After reporting more than two dozen deaths of trial participants taking blood cancer drug Zynlonta, Swiss biopharma ADC Therapeutics is laying off 17% of its team in hopes of saving $10 million per year.
The biopharma employed 188 full-time workers and five part-time staffers as of Dec. 31, 2025, according to an annual filing, meaning the cuts will likely impact around 32 roles.
The company expects the layoffs to cost around $3 million in severance, benefits and related termination expenses, according to a Wednesday release. ADC Therapeutics said its cash runway should last into 2028.
The reorganization was prompted by the anticipated completion of the LOTIS-5 Phase 3 and LOTIS-7 Phase 1b trials for Zynlonta, according to the company, with both studies expected to wrap up this year. The anti-CD19 antibody-drug conjugate (ADC) won accelerated approval in 2021 for relapsed or refractory diffuse large B cell lymphoma (DLBCL) in third-line or later settings, and LOTIS-5 serves as a confirmatory trial to support potential full approval or a regulatory nod in earlier settings.

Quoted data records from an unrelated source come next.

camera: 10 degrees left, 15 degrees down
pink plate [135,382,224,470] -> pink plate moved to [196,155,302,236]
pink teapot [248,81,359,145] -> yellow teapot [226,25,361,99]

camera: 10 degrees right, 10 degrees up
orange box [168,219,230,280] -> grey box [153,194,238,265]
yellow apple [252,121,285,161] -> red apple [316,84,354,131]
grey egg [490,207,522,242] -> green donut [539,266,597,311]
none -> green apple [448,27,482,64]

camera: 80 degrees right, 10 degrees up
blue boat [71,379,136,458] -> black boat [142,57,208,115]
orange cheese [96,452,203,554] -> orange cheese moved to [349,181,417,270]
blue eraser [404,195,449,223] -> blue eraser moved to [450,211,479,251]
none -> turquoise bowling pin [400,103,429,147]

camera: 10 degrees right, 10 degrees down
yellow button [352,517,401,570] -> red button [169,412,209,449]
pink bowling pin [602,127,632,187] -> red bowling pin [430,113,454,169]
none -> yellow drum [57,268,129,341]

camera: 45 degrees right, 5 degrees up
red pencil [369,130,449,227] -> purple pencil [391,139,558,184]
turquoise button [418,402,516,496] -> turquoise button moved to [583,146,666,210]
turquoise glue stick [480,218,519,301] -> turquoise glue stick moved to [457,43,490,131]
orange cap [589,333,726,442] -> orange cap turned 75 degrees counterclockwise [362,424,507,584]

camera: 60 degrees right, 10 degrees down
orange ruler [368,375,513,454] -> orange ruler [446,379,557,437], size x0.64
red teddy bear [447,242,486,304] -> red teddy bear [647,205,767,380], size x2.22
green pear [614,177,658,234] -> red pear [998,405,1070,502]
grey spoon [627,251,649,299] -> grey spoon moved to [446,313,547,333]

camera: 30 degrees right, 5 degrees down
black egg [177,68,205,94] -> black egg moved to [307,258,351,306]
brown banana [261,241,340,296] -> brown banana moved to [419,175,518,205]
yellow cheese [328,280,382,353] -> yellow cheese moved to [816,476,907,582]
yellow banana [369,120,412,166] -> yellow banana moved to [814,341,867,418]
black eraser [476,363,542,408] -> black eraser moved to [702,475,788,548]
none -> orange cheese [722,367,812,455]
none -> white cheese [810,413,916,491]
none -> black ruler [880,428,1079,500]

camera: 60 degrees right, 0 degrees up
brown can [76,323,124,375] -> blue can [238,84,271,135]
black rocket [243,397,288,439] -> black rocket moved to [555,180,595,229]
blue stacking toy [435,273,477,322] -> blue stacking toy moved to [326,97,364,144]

But the trial testing Zynlonta plus rituximab demonstrated no overall survival benefit. Additionally, 27 patients in the Zynlonta arm died, compared with nine deaths in the control group.
Over the span of a month, the biopharma’s stock has crashed 66%, mainly occurring right after news of the patient deaths was released. The company’s share price currently sits at $1.14 a pop.
ADC Therapeutics described these deaths as treatment-emergent adverse events (TEAE) and did not clarify whether the fatalities were definitively linked to the Zynlonta regimen. The company said that a “majority” of the deaths in the Zynlonta arm were in patients 75 years and older.
The rate of deaths in the Zynlonta arm was “strongly elevated,” analysts at Stephens wrote at the time, adding that this in turn could “obscure thoughts on meaningful potential 2L [second-line] utilization.”
Now, the company says it is “focused on delivering upcoming regulatory and clinical milestones,” which includes plans to submit Zynlonta to the FDA for an expanded approval based on LOTIS-5 before the year ends.
“As we further assess the Phase 3 LOTIS-5 trial outcomes, including feedback from key medical experts, we continue to believe in the favorable overall benefit-risk profile and look forward to our pre-supplemental Biologics License Application (sBLA) meeting with the U.S. Food and Drug Administration in August,” ADC Therapeutics CEO Ameet Mallik said in the Wednesday release.
ADC Therapeutics also expects to share the full set of data from LOTIS-7, which is studying Zynlonta with bispecific antibodies, later this year.